Anna's gynecologist did first test whether she ovulated regularly. However, the results—which can never unequivocally confirm a completed ovulation—were ambiguous. She probably did ovulate, but it was not clear how regularly: perhaps not each month or perhaps without a normal hormone response. So her doctor suggested she try Clomid. In answer to Anna's questions about safety, he cited the many years Clomid has been used without serious problems. He would check her ovaries each month to be sure they were not enlarged by cysts, the most common hazardous side effect. He did not mention that there are few good follow-up studies or other mechanisms for reporting problems with Clomid. He did not mention that no one knows just how this chemical affects the human body. Doctors do agree on one fact: while Clomid stimulates ovulation in some women, the resulting pregnancy rate is surprisingly low. Beyond its effect of lowering the quality of cervical mucus, journal articles speculate that clomiphene may alter the delicate hormonal balance required for conception and embryo implantation into the uterine lining or that the drug may impair blood flow to the uterus just as the lining's intricate vascular build-up prepares for an embryo.[7] Some studies suggest subtle damage to the egg or embryo may lessen chances for a pregnancy.[8]
Anna's concerns about safety extended beyond her own health. If she did conceive after taking this drug, could there by any effects on the fetus? For her doctor, these concerns were remote. He assured her that Clomid has a short half-life—that is, much of the drug would be out of her body in a matter of days, before she ovulated. What her doctor did not say—and might not have known—is that some scientists do worry about that other "half," particularly after repeated treatment cycles and increased dosage.[9] Some quantity of drug does linger and can build up over months of use. Animal studies suggest possible harmful effects on an embryo during the earliest weeks, those weeks most crucial for normal development. No one has studied health effects on human offspring born after clomiphene-treated cycles except to check for observable birth defects in newborns. Though present information indicates that long-term health problems seem unlikely in children of women who took clomiphene before conceiving, the possibility that this drug might have effects on the developing fetus is something physicians have not conveyed to patients.
Anna and Tom might well have decided to try Clomid even if they had learned of a possible long-term risk, since the sparse hints of harmful effects on offspring have been limited to experimental animal models. But they might have decided the drug's benefits were not certain enough to take any chance, even if risks are minimal or only "theoretical." For Anna and other patients, potential harm—the unknowns—must join known risks weighed against the benefits provided by a treatment. This type of decision is highly individual, depending on personal views about having a baby and about taking risks with one's own health or a baby's. This decision requires full airing of the possibilities, their likelihood, the strength of existing evidence. In Anna's case, risks as well as benefits of Clomid fell heavily among the unknowns; the balance would not tip easily toward a certain direction.
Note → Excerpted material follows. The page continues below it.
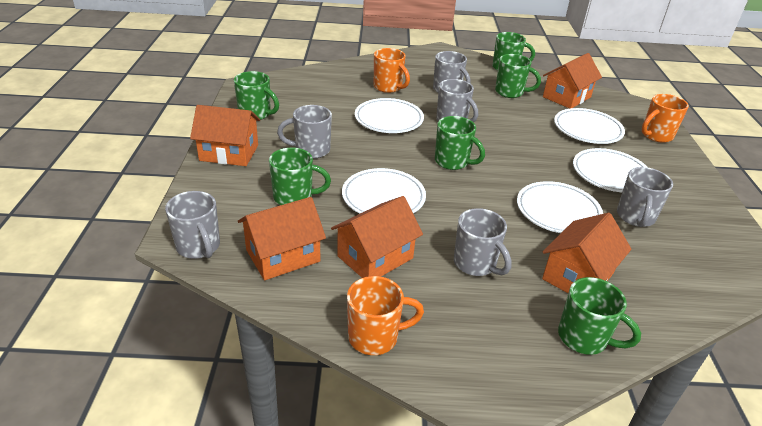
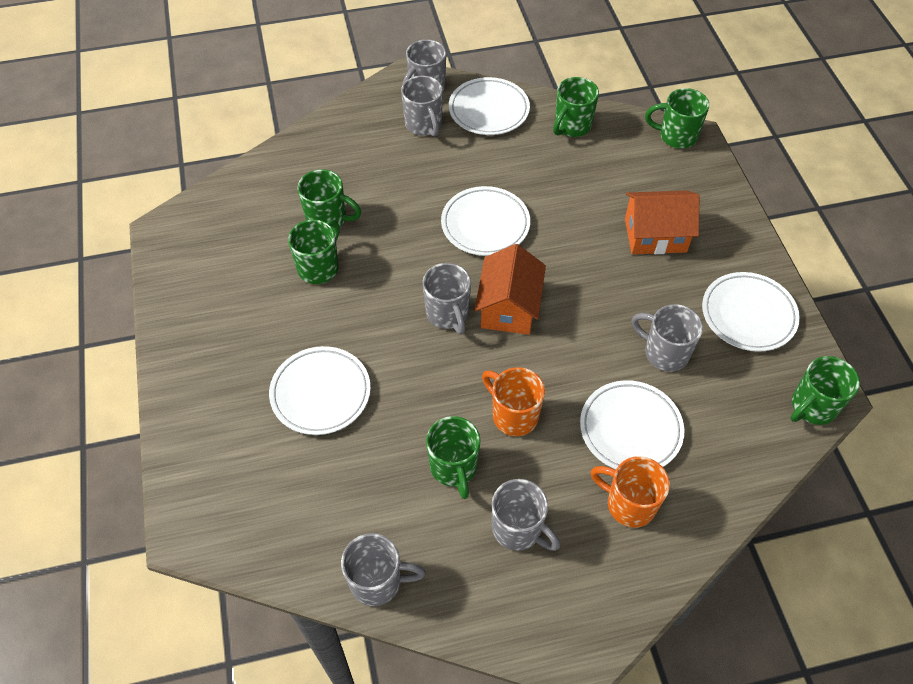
orange house: [190,105,260,166] [238,197,326,280] [331,196,423,278] [542,213,632,293] [543,53,602,109] = 5 -> [475,244,546,335] [625,191,699,254] = 2
orange mug: [347,276,424,355] [374,48,410,93] [642,94,689,143] = 3 -> [482,367,545,436] [591,456,670,528] = 2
However, the risks her doctor did describe—side effects she might experience during the months she took Clomid—did not seem to outweigh the possible benefits. Anna decided, though with reluctance, to take the drug.
After several months on Clomid—months with mood swings her doctor had not warned her about but with no pregnancy—Anna faced the next questions. How long should she continue? Should she take a higher dose? Should they be trying something else? To counteract the deleterious effect of Clomid on cervical mucus, her doctor suggested they try adding estrogen, the female hormone that normally enhances mucus quality at the time of ovulation. To support an embryo in its earliest stages, even before a pregnancy test, they could try adding progesterone, another female hormone with a crucial role immediately following
ovulation. Unfortunately, there is no good evidence that administering these hormones increases the likelihood of pregnancy. At this point, then, her doctor was ready to move beyond Clomid, but the desire to "do something" was outstripping reasons to think the something would do any good.
And what of the potential for harm? No one can say whether taking estrogen posed special risks for Anna, exposed in utero to the synthetic estrogen DES; however, scientists who study long-term effects of hormones have expressed concern about prescribing hormonal drugs to DES daughters.[10] Even more compelling to Anna was that her doctor's suggestions sounded rather like the DES regimen her mother was given, the pregnancy treatment that brought Anna to this point in the first place. She remained concerned about effects all of these medications might have on a developing fetus if she did conceive and decided against taking additional hormones.